GIVEN RECORDS -
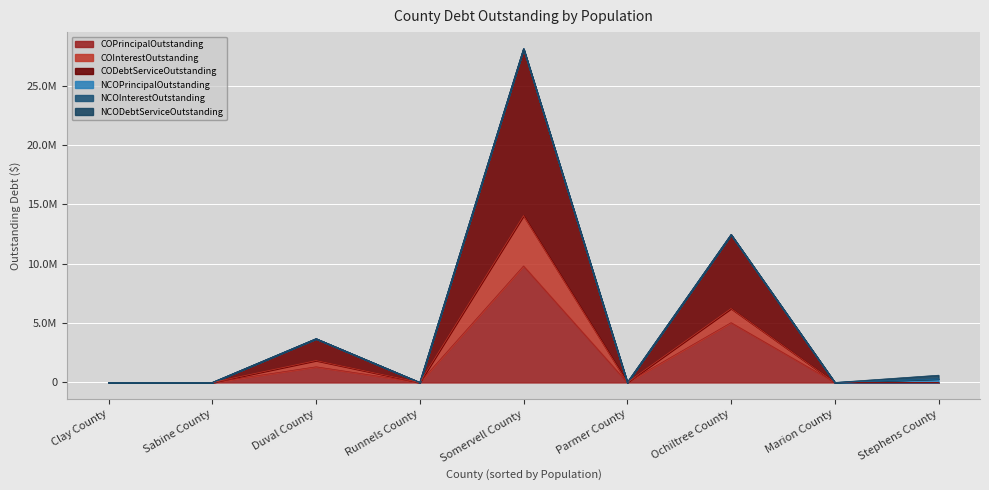

The COInterestOutstanding series shows -10777297.5 at Runnels County. True or false?

False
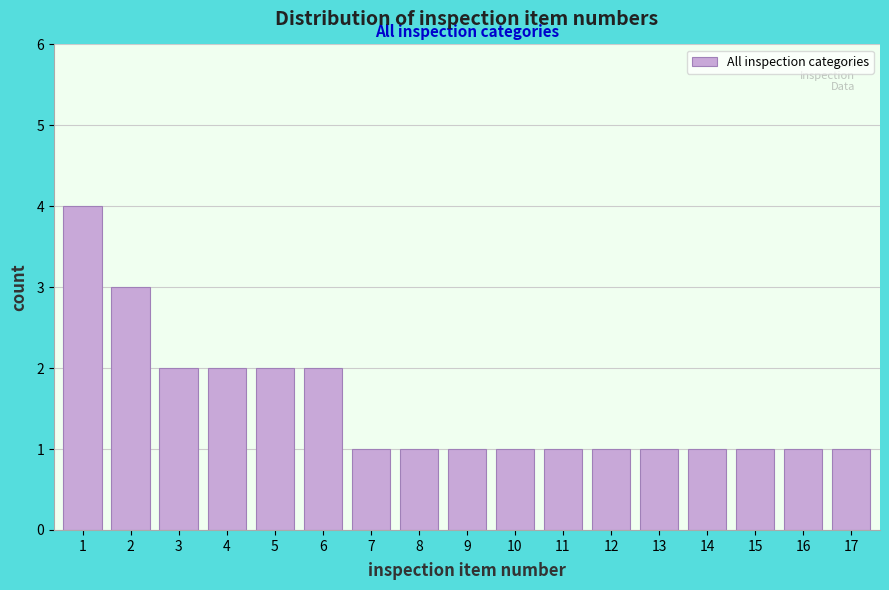

Reading right to left, extract all data points from this chart.

1	1	1	1	1	1	1	1	1	1	1	2	2	2	2	3	4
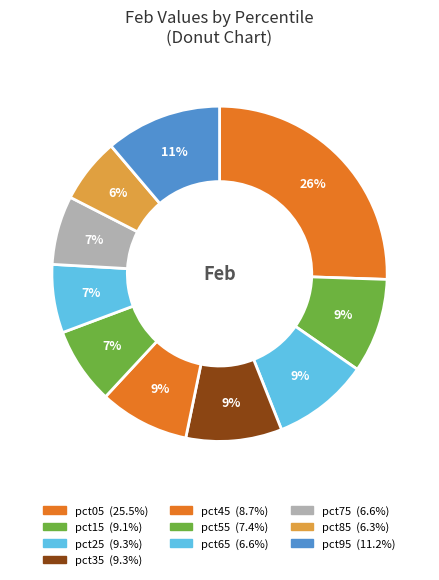

How many segments does this pie chart have?

10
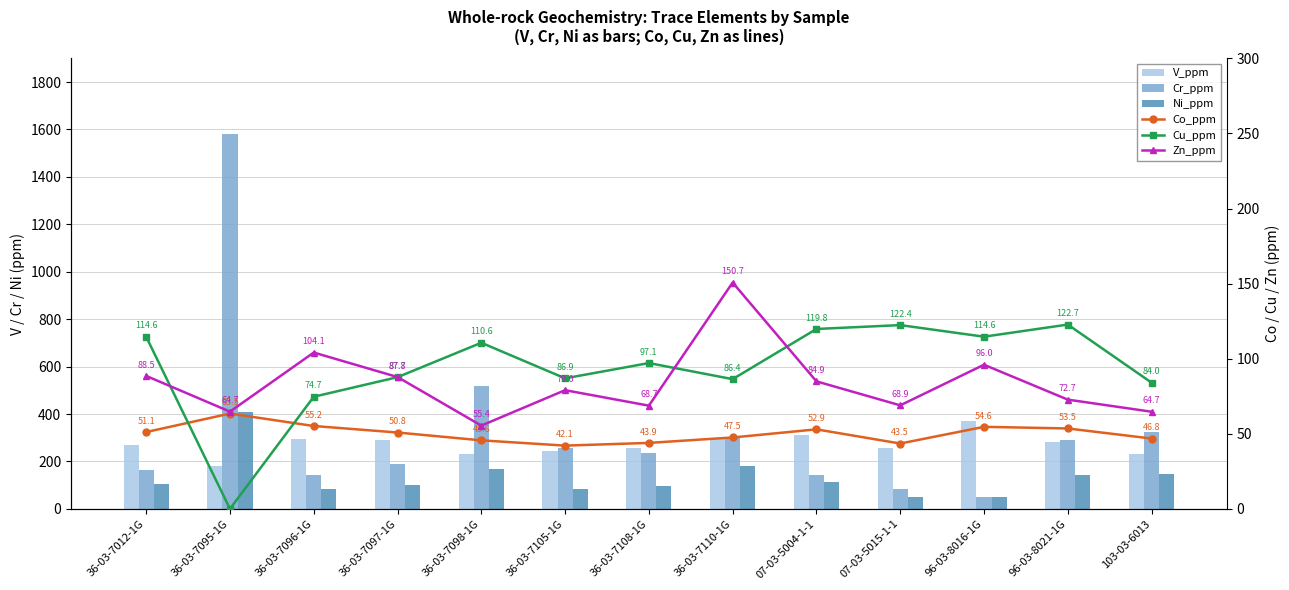

At 36-03-7097-1G, list the series in order from smallest to largest.

Co_ppm, Cu_ppm, Zn_ppm, Ni_ppm, Cr_ppm, V_ppm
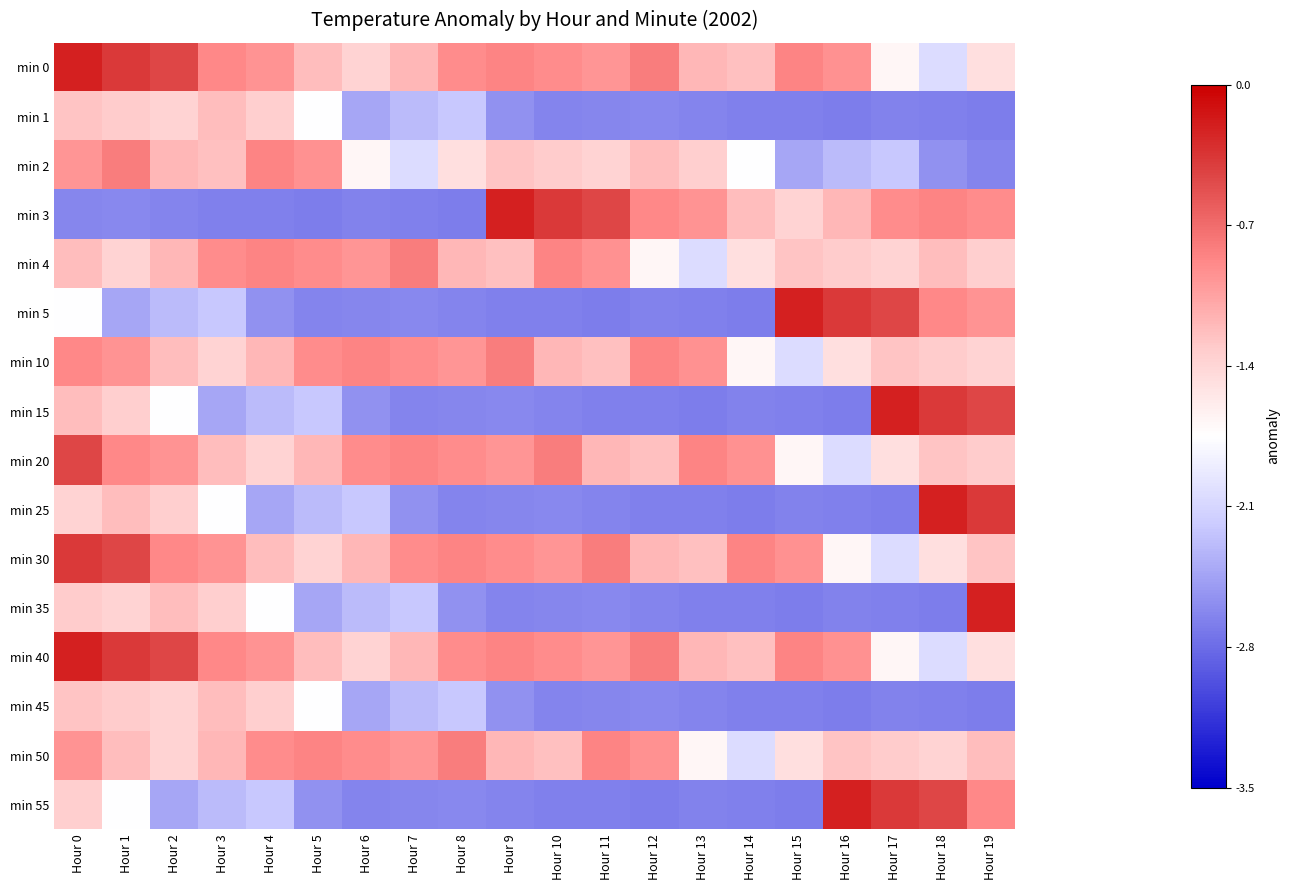

At which category is the sum across all series the highest?

Hour 0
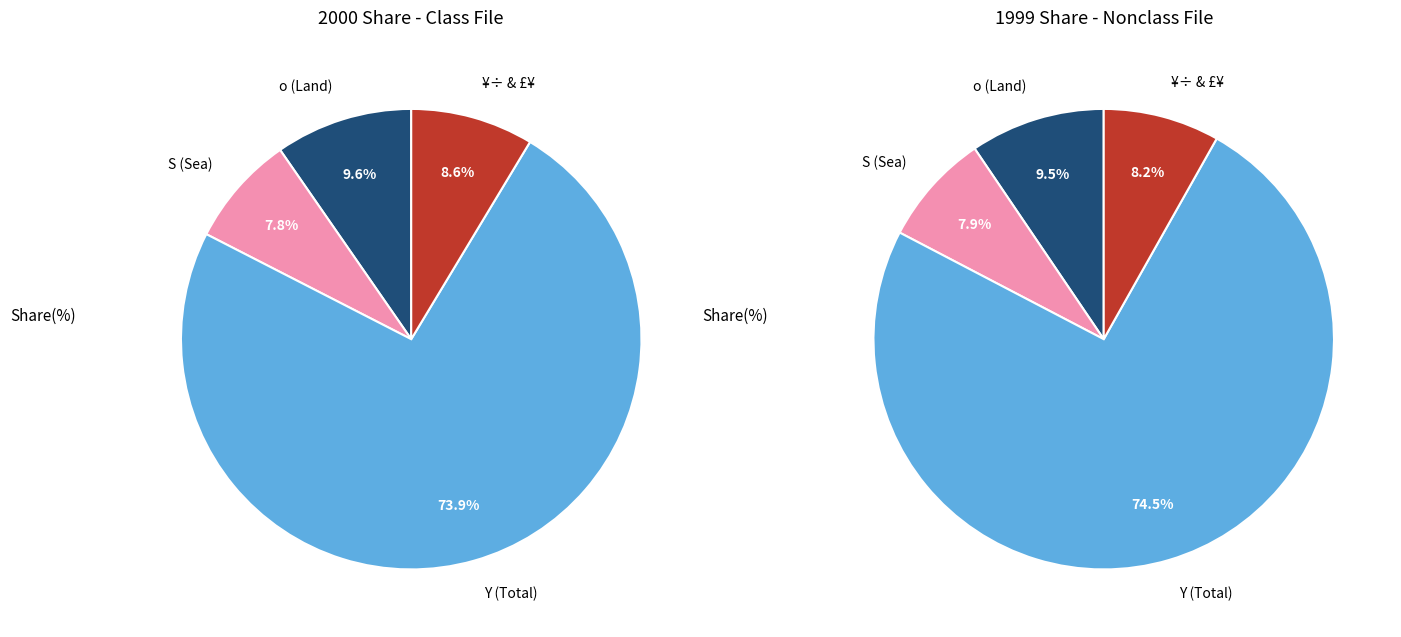

Is the sum of 2 and values_1999 greater than half?

No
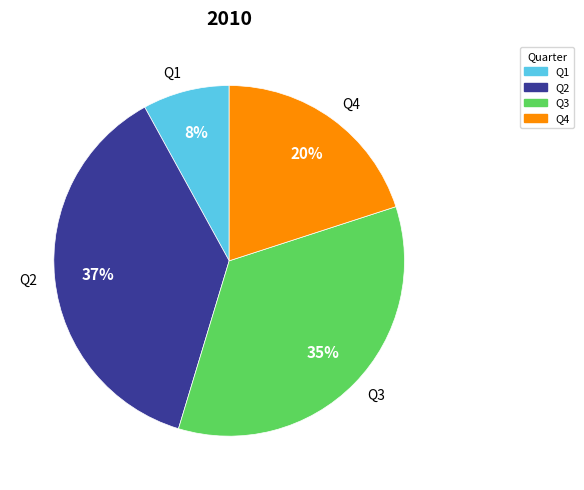

The Q1 slice represents 8% of the pie. True or false?

True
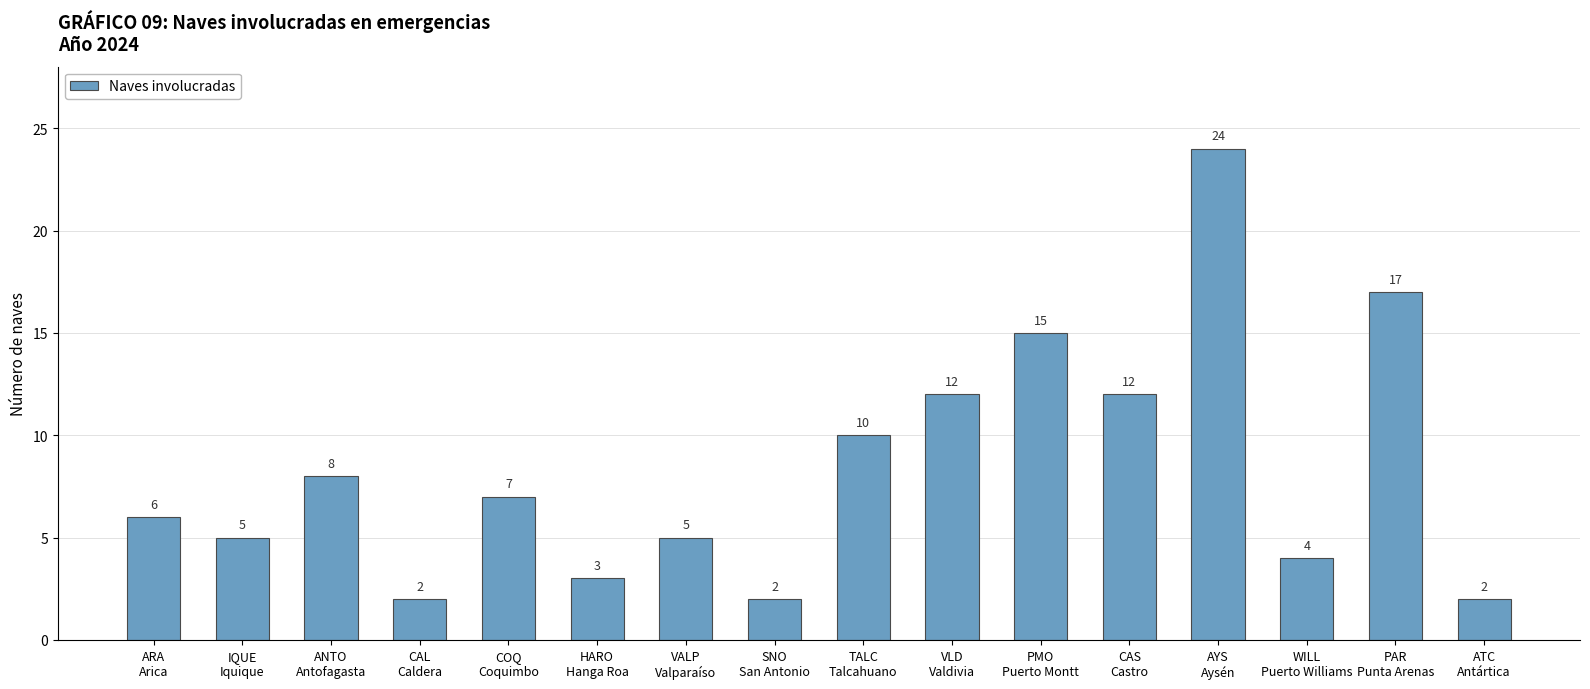

What is the maximum value shown in the chart?

24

PROBLEM DESCRIPTION - List each line from the entries above that contains the word "this". Case counts.

WRITTEN ANSWER -
Reading right to left, extract all data points from this chart.
How many segments does this pie chart have?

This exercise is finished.